What is required:
All lines with the word "roll" are to be found and copied from the listing.

Available data:
————————

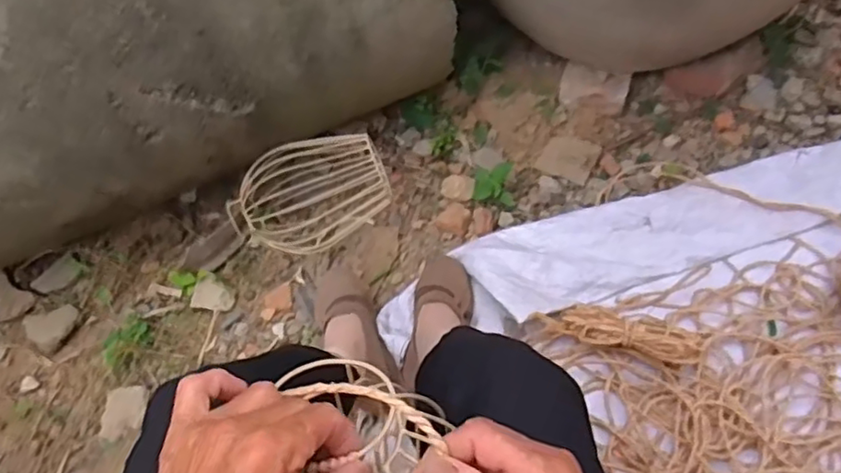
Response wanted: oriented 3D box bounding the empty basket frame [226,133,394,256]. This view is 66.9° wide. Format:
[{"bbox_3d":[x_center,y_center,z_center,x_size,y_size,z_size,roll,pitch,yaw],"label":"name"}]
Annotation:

————————

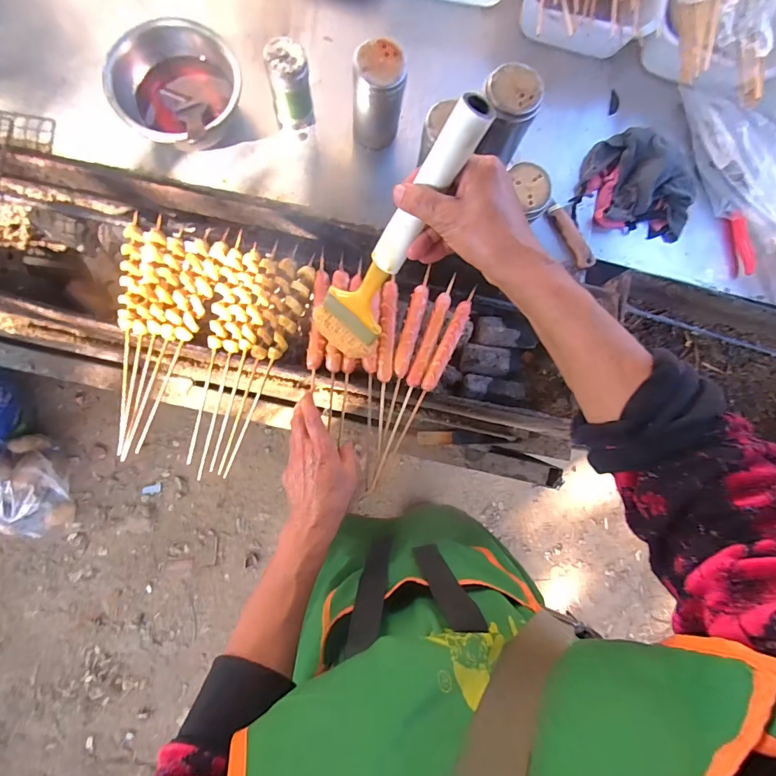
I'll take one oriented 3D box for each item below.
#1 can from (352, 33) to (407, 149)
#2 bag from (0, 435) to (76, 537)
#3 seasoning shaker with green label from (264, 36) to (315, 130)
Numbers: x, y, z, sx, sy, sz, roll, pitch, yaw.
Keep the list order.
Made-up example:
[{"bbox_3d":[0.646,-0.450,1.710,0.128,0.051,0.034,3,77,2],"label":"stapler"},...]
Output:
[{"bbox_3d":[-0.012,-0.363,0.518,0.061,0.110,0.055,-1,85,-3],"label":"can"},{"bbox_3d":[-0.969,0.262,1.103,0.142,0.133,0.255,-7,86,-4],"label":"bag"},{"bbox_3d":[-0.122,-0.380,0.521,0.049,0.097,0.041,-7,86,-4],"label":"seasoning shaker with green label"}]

————————

Solution for this task:
[{"bbox_3d":[x_center,y_center,z_center,x_size,y_size,z_size,roll,pitch,yaw],"label":"name"}]
Numbers: x, y, z, sx, sy, sz, roll, pitch, yaw.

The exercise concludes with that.